The memorandum was signed by Jeffrey DeLaurentis, chargé d’affaires of the U.S. embassy in Havana, and by Cuban Minister of Interior Vice Admiral Julio César Gandarilla, who recently assumed the post after the death of his predecessor, Division General Carlos Fernández Gondín.
The agreement will allow the exchange of information and experiences between both governments, in addition to coordinating operations and assigning liaison officials to achieve a more fluid bilateral communication.
The text will be in force for two extendable years and the agreed points can be expanded in the future through new working groups. Moreover, follow-up talks are previewed for every six months.

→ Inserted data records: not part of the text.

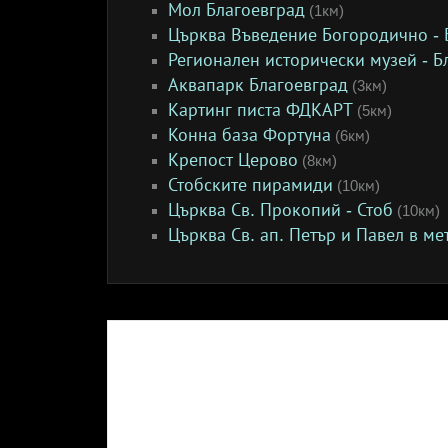
Мол Благоевград
(1км)
Църква Въведение Богородично - 
Регионален исторически музей - Б
Аквапарк Благоевград
(3км)
Картинг писта ФДКАРТ
(5км)
Конна база Фортуна
(6км)
Крепост Церово
(8км)
Стобските пирамиди
(10км)
Църква Св. Прокопий - Стоб
(10км)
Църква Св. ап. Петър и Павел в м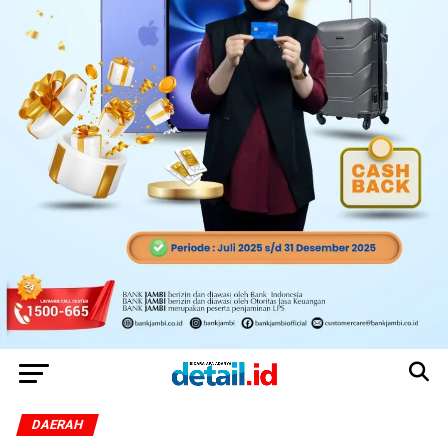
DAERAH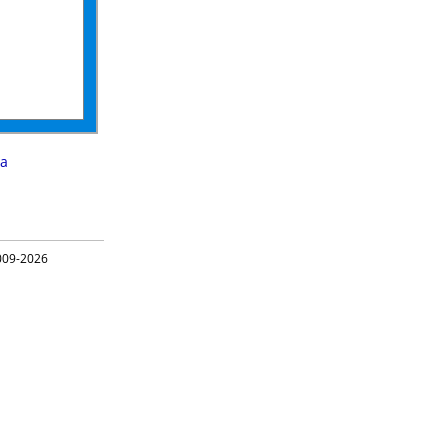
a
09-2026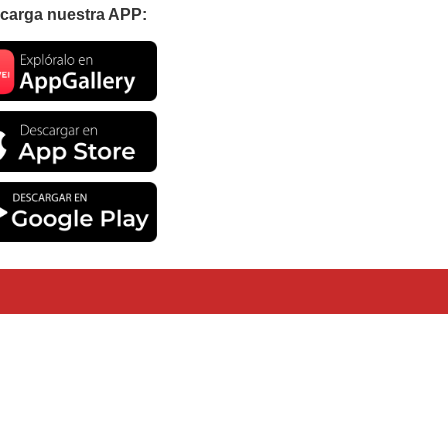
carga nuestra APP: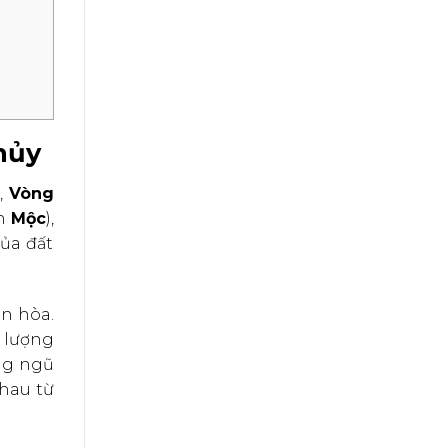
hủy
,
Vòng
nh
Mộc
),
ủa đất
n hòa.
 lượng
ng ngũ
nhau từ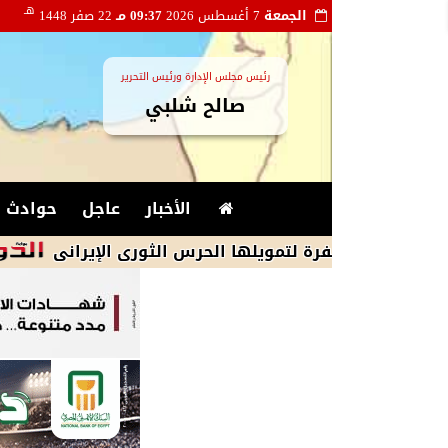
هـ
الجمعة
7 أغسطس 2026
09:37 مـ
22 صفر 1448
رئيس مجلس الإدارة ورئيس التحرير
صالح شلبي
الأخبار
عاجل
حوادث و
فرة لتمويلها الحرس الثورى الإيرانى
محافظ 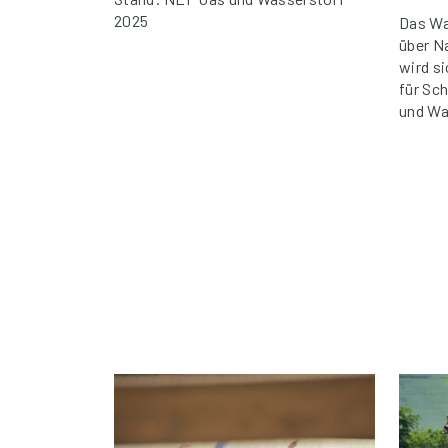
2025
Das Wa
über N
wird si
für Sc
und Wa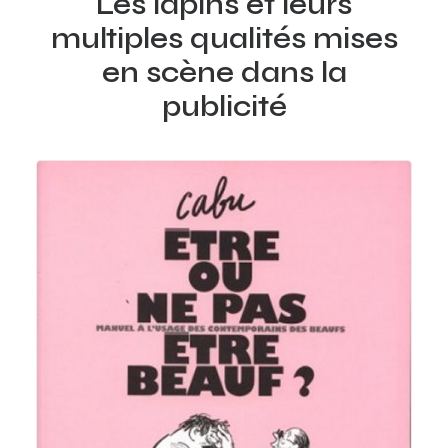
Les lapins et leurs
multiples qualités mises
en scène dans la
publicité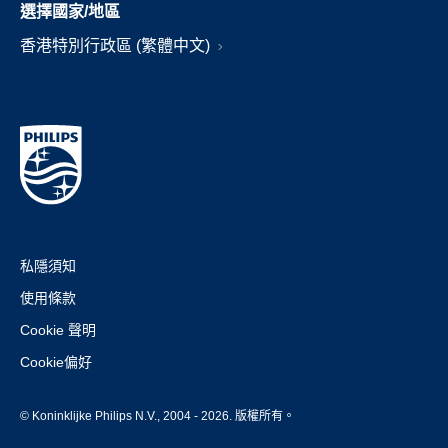
選擇國家/地區
香港特別行政區 (繁體中文)
私隱須知
使用條款
Cookie 聲明
Cookie偏好
© Koninklijke Philips N.V., 2004 - 2026. 版權所有。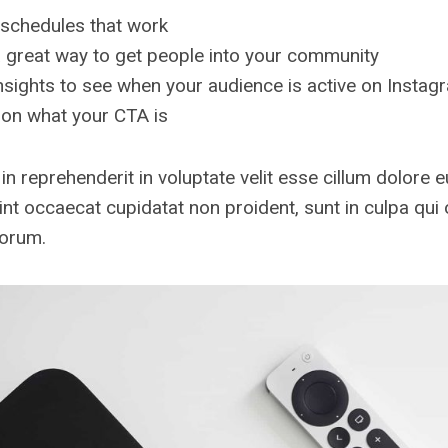
 schedules that work
 great way to get people into your community
nsights to see when your audience is active on Instag
 on what your CTA is
 in reprehenderit in voluptate velit esse cillum dolore e
int occaecat cupidatat non proident, sunt in culpa qui 
borum.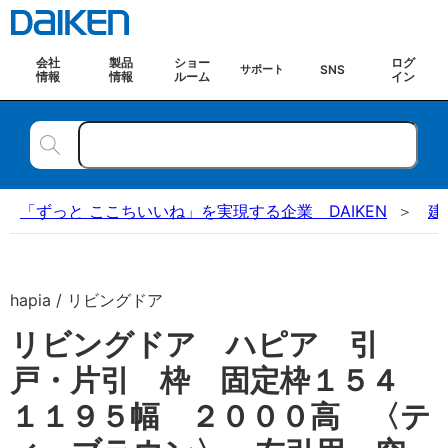
会社
製品
ショー
ログ
SNS
サポート
情報
情報
ルーム
イン
「ずっと ここちいいね」を実現する企業 DAIKEN
建
hapia / リビングドア
リビングドア ハピア 引
戸・片引 枠 固定枠１５４
１１９５幅 ２０００高 〈テ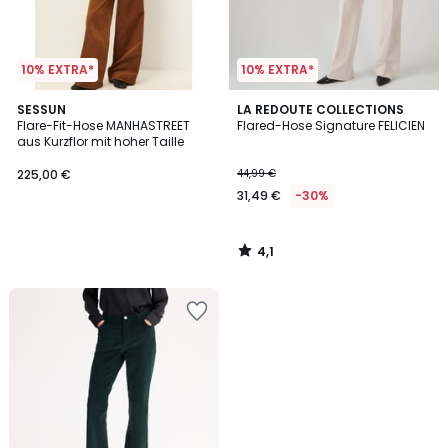
10% EXTRA*
10% EXTRA*
4,1
SESSUN
LA REDOUTE COLLECTIONS
/ 5
Flare-Fit-Hose MANHASTREET
Flared-Hose Signature FELICIEN
aus Kurzflor mit hoher Taille
225,00 €
44,99 €
31,49 €
-30%
4,1
/
5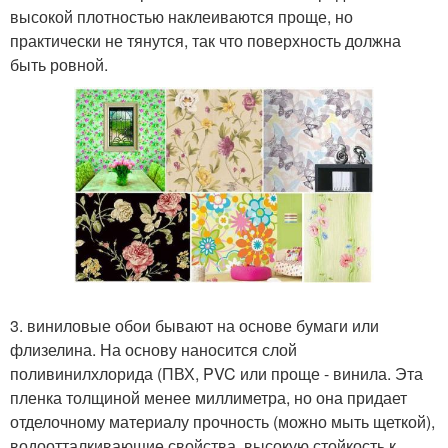
высокой плотностью наклеиваются проще, но
практически не тянутся, так что поверхность должна
быть ровной.
3. виниловые обои бывают на основе бумаги или
флизелина. На основу наносится слой
поливинилхлорида (ПВХ, PVC или проще - винила. Эта
пленка толщиной менее миллиметра, но она придает
отделочному материалу прочность (можно мыть щеткой),
водоотталкивающие свойства, высокую стойкость к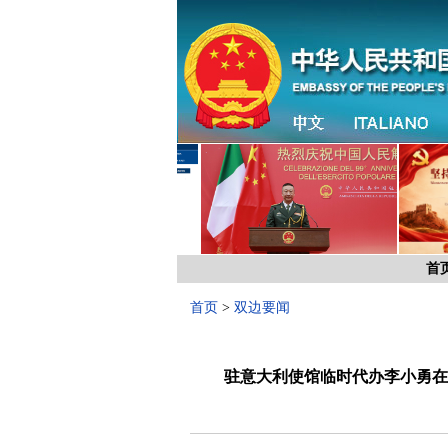
首
首页
>
双边要闻
驻意大利使馆临时代办李小勇在 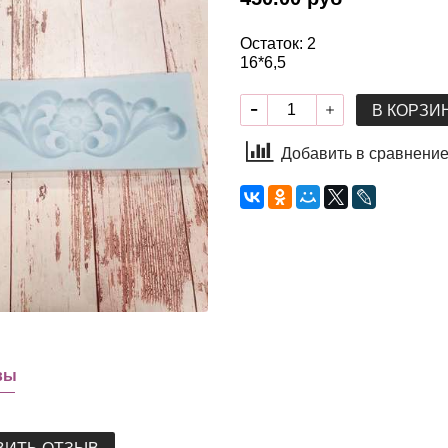
Остаток: 2
16*6,5
В КОРЗИ
Добавить в сравнени
вы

Ben Rhodes, assistant national security advisor to President Barack Obama, considered one of the architects of the rapprochement between the United States and Cuba, traveled to Havana for the signing of the document.
The new memorandum is the 18th between the two countries since the reestablishment of relations and was signed only four days before the inauguration of Donald Trump, who has threatened to revert the policy of rapprochement to the island.
In recent weeks several meetings have been held between representatives of the two nations and they have agreed bilateral instruments, among them a new migration agreement that established the end of the policy known as wet foot, dry foot and the Parole program for Cuban doctors abandoning their missions abroad. We witnessed a close of negotiations between Cuba and the Obama administration. We still have two days left until January 20; new agreements could be announced.